- _What you need to do_: Rewrite the records below with every "Determine" changed to "Read" and nothing else altered.

(Extracted data entries)
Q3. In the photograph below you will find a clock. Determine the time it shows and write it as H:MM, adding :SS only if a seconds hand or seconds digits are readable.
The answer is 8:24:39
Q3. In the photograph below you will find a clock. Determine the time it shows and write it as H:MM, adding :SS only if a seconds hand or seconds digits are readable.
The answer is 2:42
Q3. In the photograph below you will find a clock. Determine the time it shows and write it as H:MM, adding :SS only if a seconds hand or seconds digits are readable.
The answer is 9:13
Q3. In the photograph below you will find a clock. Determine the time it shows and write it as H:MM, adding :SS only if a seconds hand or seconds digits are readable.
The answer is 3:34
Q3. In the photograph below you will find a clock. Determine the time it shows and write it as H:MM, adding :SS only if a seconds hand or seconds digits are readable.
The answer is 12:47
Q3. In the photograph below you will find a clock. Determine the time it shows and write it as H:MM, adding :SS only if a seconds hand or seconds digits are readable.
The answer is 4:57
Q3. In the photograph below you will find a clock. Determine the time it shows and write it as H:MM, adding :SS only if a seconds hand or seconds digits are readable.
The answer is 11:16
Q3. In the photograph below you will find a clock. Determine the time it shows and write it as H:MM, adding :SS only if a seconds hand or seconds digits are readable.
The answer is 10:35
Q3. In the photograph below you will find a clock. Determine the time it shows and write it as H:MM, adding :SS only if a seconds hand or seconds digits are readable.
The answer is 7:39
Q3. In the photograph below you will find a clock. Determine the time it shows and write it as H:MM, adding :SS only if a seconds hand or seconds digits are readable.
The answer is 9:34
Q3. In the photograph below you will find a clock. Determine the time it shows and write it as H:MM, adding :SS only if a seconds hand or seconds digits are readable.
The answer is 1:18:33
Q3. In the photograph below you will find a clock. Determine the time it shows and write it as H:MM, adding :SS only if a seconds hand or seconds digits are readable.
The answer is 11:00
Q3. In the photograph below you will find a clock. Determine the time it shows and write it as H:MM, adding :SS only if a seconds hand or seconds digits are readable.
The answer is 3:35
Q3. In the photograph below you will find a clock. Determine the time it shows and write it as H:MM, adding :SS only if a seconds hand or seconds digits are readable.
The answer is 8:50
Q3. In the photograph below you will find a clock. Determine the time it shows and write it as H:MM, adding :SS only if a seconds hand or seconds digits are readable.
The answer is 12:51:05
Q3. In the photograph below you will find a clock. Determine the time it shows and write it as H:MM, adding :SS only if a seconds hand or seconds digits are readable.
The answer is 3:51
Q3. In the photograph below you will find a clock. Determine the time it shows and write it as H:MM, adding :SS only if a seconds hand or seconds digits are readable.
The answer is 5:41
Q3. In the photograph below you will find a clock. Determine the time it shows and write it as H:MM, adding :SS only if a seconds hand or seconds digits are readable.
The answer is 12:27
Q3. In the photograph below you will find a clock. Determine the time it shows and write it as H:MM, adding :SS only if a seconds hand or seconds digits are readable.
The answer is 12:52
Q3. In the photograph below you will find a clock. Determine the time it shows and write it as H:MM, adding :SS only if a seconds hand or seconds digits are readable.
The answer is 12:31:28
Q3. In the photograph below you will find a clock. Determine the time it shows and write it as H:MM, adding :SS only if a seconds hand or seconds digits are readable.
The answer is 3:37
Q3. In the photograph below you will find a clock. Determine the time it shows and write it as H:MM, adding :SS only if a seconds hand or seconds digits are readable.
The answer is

- _Solution for this task_:
Q3. In the photograph below you will find a clock. Read the time it shows and write it as H:MM, adding :SS only if a seconds hand or seconds digits are readable.
The answer is 8:24:39
Q3. In the photograph below you will find a clock. Read the time it shows and write it as H:MM, adding :SS only if a seconds hand or seconds digits are readable.
The answer is 2:42
Q3. In the photograph below you will find a clock. Read the time it shows and write it as H:MM, adding :SS only if a seconds hand or seconds digits are readable.
The answer is 9:13
Q3. In the photograph below you will find a clock. Read the time it shows and write it as H:MM, adding :SS only if a seconds hand or seconds digits are readable.
The answer is 3:34
Q3. In the photograph below you will find a clock. Read the time it shows and write it as H:MM, adding :SS only if a seconds hand or seconds digits are readable.
The answer is 12:47
Q3. In the photograph below you will find a clock. Read the time it shows and write it as H:MM, adding :SS only if a seconds hand or seconds digits are readable.
The answer is 4:57
Q3. In the photograph below you will find a clock. Read the time it shows and write it as H:MM, adding :SS only if a seconds hand or seconds digits are readable.
The answer is 11:16
Q3. In the photograph below you will find a clock. Read the time it shows and write it as H:MM, adding :SS only if a seconds hand or seconds digits are readable.
The answer is 10:35
Q3. In the photograph below you will find a clock. Read the time it shows and write it as H:MM, adding :SS only if a seconds hand or seconds digits are readable.
The answer is 7:39
Q3. In the photograph below you will find a clock. Read the time it shows and write it as H:MM, adding :SS only if a seconds hand or seconds digits are readable.
The answer is 9:34
Q3. In the photograph below you will find a clock. Read the time it shows and write it as H:MM, adding :SS only if a seconds hand or seconds digits are readable.
The answer is 1:18:33
Q3. In the photograph below you will find a clock. Read the time it shows and write it as H:MM, adding :SS only if a seconds hand or seconds digits are readable.
The answer is 11:00
Q3. In the photograph below you will find a clock. Read the time it shows and write it as H:MM, adding :SS only if a seconds hand or seconds digits are readable.
The answer is 3:35
Q3. In the photograph below you will find a clock. Read the time it shows and write it as H:MM, adding :SS only if a seconds hand or seconds digits are readable.
The answer is 8:50
Q3. In the photograph below you will find a clock. Read the time it shows and write it as H:MM, adding :SS only if a seconds hand or seconds digits are readable.
The answer is 12:51:05
Q3. In the photograph below you will find a clock. Read the time it shows and write it as H:MM, adding :SS only if a seconds hand or seconds digits are readable.
The answer is 3:51
Q3. In the photograph below you will find a clock. Read the time it shows and write it as H:MM, adding :SS only if a seconds hand or seconds digits are readable.
The answer is 5:41
Q3. In the photograph below you will find a clock. Read the time it shows and write it as H:MM, adding :SS only if a seconds hand or seconds digits are readable.
The answer is 12:27
Q3. In the photograph below you will find a clock. Read the time it shows and write it as H:MM, adding :SS only if a seconds hand or seconds digits are readable.
The answer is 12:52
Q3. In the photograph below you will find a clock. Read the time it shows and write it as H:MM, adding :SS only if a seconds hand or seconds digits are readable.
The answer is 12:31:28
Q3. In the photograph below you will find a clock. Read the time it shows and write it as H:MM, adding :SS only if a seconds hand or seconds digits are readable.
The answer is 3:37
Q3. In the photograph below you will find a clock. Read the time it shows and write it as H:MM, adding :SS only if a seconds hand or seconds digits are readable.
The answer is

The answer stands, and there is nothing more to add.